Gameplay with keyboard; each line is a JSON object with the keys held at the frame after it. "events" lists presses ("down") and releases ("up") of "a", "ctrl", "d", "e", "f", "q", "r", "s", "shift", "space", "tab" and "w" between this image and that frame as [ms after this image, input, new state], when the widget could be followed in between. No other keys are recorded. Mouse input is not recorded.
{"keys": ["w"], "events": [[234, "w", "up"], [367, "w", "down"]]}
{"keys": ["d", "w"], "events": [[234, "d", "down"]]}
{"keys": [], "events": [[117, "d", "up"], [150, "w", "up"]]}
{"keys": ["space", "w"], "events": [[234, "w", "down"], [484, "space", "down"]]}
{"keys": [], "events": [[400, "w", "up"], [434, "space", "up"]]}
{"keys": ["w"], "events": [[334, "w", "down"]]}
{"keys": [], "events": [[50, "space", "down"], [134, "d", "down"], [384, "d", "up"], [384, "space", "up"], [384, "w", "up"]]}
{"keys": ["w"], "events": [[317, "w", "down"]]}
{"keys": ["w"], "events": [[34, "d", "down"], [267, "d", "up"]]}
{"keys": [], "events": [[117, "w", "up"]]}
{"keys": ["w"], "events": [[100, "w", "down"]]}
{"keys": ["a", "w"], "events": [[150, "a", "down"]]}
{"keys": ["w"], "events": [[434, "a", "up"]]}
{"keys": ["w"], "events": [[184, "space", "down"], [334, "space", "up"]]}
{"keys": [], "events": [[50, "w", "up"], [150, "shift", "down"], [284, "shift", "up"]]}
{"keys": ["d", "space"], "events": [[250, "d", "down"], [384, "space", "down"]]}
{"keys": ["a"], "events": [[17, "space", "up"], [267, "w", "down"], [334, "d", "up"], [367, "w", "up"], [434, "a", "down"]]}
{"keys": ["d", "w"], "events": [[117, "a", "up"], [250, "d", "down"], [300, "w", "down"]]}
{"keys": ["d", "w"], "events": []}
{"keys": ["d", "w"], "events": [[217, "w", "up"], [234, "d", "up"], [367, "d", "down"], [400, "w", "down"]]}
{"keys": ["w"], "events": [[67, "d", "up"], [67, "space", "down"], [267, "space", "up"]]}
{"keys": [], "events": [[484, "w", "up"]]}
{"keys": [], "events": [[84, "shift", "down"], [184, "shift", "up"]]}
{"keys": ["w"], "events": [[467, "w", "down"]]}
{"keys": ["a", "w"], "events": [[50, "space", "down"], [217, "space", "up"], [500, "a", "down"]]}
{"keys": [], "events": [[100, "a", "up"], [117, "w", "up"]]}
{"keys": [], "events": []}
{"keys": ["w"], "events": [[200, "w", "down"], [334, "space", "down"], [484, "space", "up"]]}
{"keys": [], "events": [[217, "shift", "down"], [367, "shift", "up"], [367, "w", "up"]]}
********
■ **Exercise requirements**:
Sift the material for lines that include the word "shift", and copy each one.

■ **Problem solution**:
Gameplay with keyboard; each line is a JSON object with the keys held at the frame after it. "events" lists presses ("down") and releases ("up") of "a", "ctrl", "d", "e", "f", "q", "r", "s", "shift", "space", "tab" and "w" between this image and that frame as [ms after this image, input, new state], when the widget could be followed in between. No other keys are recorded. Mouse input is not recorded.
{"keys": [], "events": [[50, "w", "up"], [150, "shift", "down"], [284, "shift", "up"]]}
{"keys": [], "events": [[84, "shift", "down"], [184, "shift", "up"]]}
{"keys": [], "events": [[217, "shift", "down"], [367, "shift", "up"], [367, "w", "up"]]}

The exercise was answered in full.